WHAT THE EXERCISE ASKS: Write out all of the records precisely. Skip anything that is a picture.

EXERCISE MATERIALS:

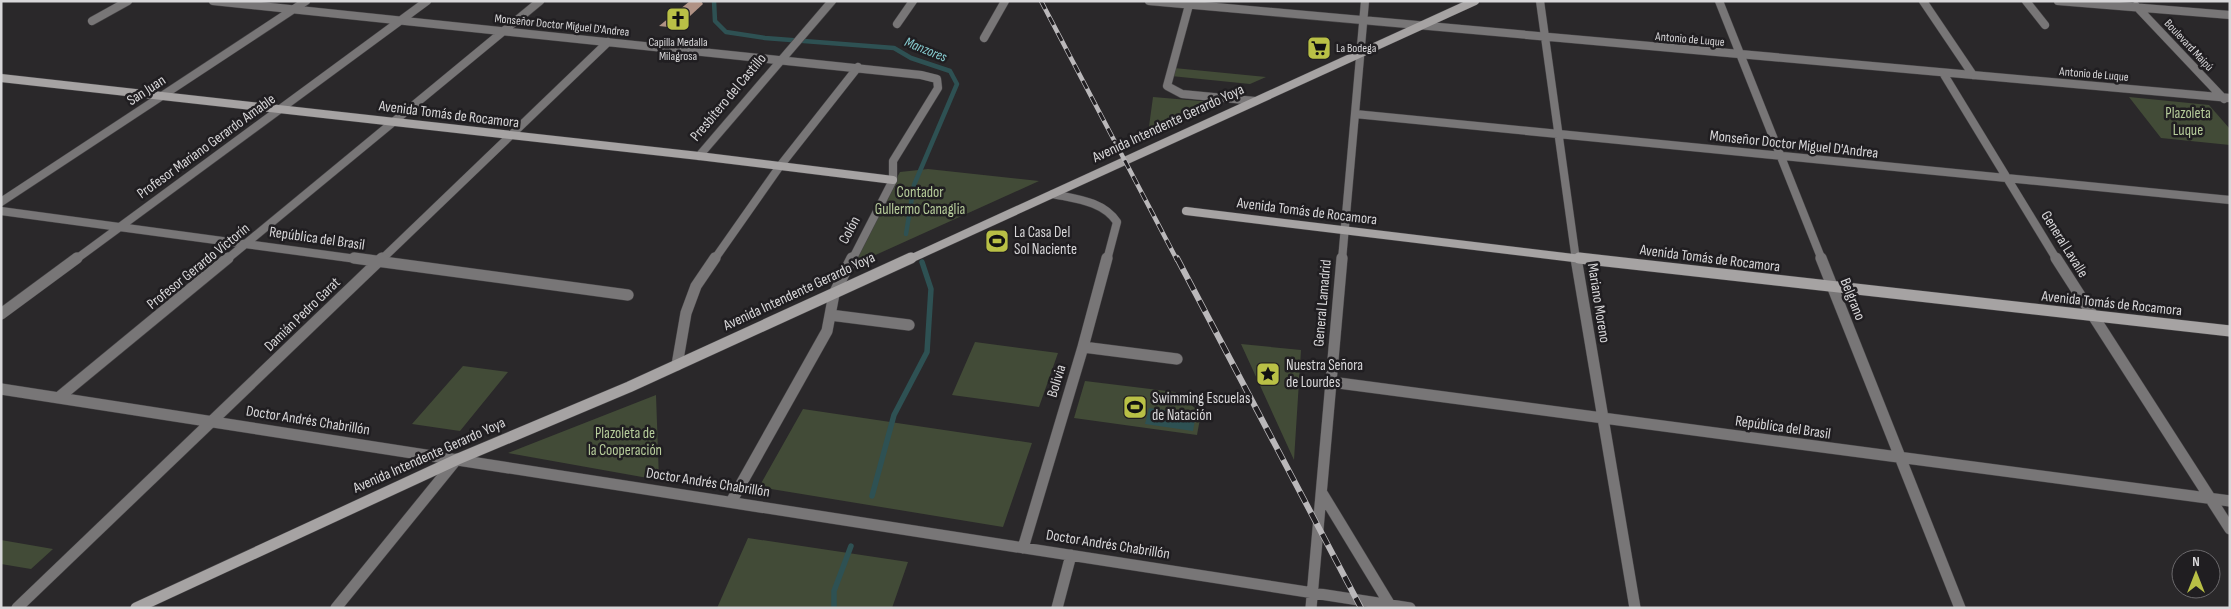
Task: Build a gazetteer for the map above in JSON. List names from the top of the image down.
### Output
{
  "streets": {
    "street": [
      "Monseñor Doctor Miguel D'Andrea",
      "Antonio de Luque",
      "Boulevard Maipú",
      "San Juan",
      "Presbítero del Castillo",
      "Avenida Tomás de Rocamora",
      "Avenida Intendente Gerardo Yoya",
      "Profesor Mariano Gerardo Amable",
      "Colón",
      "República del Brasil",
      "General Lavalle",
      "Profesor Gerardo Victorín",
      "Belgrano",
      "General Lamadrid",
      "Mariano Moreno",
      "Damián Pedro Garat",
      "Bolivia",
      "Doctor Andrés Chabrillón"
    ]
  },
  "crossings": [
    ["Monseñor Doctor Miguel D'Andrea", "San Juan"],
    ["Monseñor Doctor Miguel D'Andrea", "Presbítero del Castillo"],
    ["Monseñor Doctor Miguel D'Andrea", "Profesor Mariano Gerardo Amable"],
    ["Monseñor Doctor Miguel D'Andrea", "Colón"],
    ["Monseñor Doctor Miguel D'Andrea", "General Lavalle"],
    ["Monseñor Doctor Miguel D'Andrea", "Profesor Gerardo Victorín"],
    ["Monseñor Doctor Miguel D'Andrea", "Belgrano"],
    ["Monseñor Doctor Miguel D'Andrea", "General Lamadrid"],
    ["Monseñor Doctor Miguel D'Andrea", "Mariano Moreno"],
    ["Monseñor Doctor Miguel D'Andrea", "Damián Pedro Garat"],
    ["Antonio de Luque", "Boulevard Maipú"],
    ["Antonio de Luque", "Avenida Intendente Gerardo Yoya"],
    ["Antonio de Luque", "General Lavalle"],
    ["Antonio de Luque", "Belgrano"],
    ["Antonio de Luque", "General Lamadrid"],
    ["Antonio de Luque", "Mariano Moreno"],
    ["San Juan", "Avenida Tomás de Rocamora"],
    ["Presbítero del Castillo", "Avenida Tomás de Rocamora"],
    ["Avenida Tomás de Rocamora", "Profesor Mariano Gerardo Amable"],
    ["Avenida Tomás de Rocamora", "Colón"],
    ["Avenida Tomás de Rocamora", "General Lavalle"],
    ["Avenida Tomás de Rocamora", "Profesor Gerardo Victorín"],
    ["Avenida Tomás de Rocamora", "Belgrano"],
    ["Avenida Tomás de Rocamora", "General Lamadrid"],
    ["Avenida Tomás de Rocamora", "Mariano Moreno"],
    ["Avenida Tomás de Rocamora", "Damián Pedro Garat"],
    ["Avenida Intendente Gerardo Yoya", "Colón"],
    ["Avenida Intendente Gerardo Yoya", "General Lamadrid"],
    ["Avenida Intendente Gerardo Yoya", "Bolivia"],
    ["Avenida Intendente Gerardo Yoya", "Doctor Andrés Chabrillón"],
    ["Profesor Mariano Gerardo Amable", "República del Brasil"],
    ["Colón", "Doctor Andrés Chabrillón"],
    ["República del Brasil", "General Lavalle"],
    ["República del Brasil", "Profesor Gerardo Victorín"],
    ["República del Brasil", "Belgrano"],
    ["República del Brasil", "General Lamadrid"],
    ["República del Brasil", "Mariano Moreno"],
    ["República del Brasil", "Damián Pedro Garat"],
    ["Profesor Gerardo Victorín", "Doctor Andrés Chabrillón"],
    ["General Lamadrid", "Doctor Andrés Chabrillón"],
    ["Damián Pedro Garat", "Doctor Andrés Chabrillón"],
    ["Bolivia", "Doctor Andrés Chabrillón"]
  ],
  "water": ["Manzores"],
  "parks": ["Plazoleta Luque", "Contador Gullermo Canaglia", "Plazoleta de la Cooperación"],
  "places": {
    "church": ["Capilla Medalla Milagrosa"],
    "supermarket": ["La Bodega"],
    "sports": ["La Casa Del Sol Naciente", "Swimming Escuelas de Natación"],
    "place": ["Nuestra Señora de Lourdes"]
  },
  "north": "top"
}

REPLY TO THE EXERCISE:
Task: Build a gazetteer for the map above in JSON. List names from the top of the image down.
### Output
{
  "streets": {
    "street": [
      "Monseñor Doctor Miguel D'Andrea",
      "Antonio de Luque",
      "Boulevard Maipú",
      "San Juan",
      "Presbítero del Castillo",
      "Avenida Tomás de Rocamora",
      "Avenida Intendente Gerardo Yoya",
      "Profesor Mariano Gerardo Amable",
      "Colón",
      "República del Brasil",
      "General Lavalle",
      "Profesor Gerardo Victorín",
      "Belgrano",
      "General Lamadrid",
      "Mariano Moreno",
      "Damián Pedro Garat",
      "Bolivia",
      "Doctor Andrés Chabrillón"
    ]
  },
  "crossings": [
    ["Monseñor Doctor Miguel D'Andrea", "San Juan"],
    ["Monseñor Doctor Miguel D'Andrea", "Presbítero del Castillo"],
    ["Monseñor Doctor Miguel D'Andrea", "Profesor Mariano Gerardo Amable"],
    ["Monseñor Doctor Miguel D'Andrea", "Colón"],
    ["Monseñor Doctor Miguel D'Andrea", "General Lavalle"],
    ["Monseñor Doctor Miguel D'Andrea", "Profesor Gerardo Victorín"],
    ["Monseñor Doctor Miguel D'Andrea", "Belgrano"],
    ["Monseñor Doctor Miguel D'Andrea", "General Lamadrid"],
    ["Monseñor Doctor Miguel D'Andrea", "Mariano Moreno"],
    ["Monseñor Doctor Miguel D'Andrea", "Damián Pedro Garat"],
    ["Antonio de Luque", "Boulevard Maipú"],
    ["Antonio de Luque", "Avenida Intendente Gerardo Yoya"],
    ["Antonio de Luque", "General Lavalle"],
    ["Antonio de Luque", "Belgrano"],
    ["Antonio de Luque", "General Lamadrid"],
    ["Antonio de Luque", "Mariano Moreno"],
    ["San Juan", "Avenida Tomás de Rocamora"],
    ["Presbítero del Castillo", "Avenida Tomás de Rocamora"],
    ["Avenida Tomás de Rocamora", "Profesor Mariano Gerardo Amable"],
    ["Avenida Tomás de Rocamora", "Colón"],
    ["Avenida Tomás de Rocamora", "General Lavalle"],
    ["Avenida Tomás de Rocamora", "Profesor Gerardo Victorín"],
    ["Avenida Tomás de Rocamora", "Belgrano"],
    ["Avenida Tomás de Rocamora", "General Lamadrid"],
    ["Avenida Tomás de Rocamora", "Mariano Moreno"],
    ["Avenida Tomás de Rocamora", "Damián Pedro Garat"],
    ["Avenida Intendente Gerardo Yoya", "Colón"],
    ["Avenida Intendente Gerardo Yoya", "General Lamadrid"],
    ["Avenida Intendente Gerardo Yoya", "Bolivia"],
    ["Avenida Intendente Gerardo Yoya", "Doctor Andrés Chabrillón"],
    ["Profesor Mariano Gerardo Amable", "República del Brasil"],
    ["Colón", "Doctor Andrés Chabrillón"],
    ["República del Brasil", "General Lavalle"],
    ["República del Brasil", "Profesor Gerardo Victorín"],
    ["República del Brasil", "Belgrano"],
    ["República del Brasil", "General Lamadrid"],
    ["República del Brasil", "Mariano Moreno"],
    ["República del Brasil", "Damián Pedro Garat"],
    ["Profesor Gerardo Victorín", "Doctor Andrés Chabrillón"],
    ["General Lamadrid", "Doctor Andrés Chabrillón"],
    ["Damián Pedro Garat", "Doctor Andrés Chabrillón"],
    ["Bolivia", "Doctor Andrés Chabrillón"]
  ],
  "water": ["Manzores"],
  "parks": ["Plazoleta Luque", "Contador Gullermo Canaglia", "Plazoleta de la Cooperación"],
  "places": {
    "church": ["Capilla Medalla Milagrosa"],
    "supermarket": ["La Bodega"],
    "sports": ["La Casa Del Sol Naciente", "Swimming Escuelas de Natación"],
    "place": ["Nuestra Señora de Lourdes"]
  },
  "north": "top"
}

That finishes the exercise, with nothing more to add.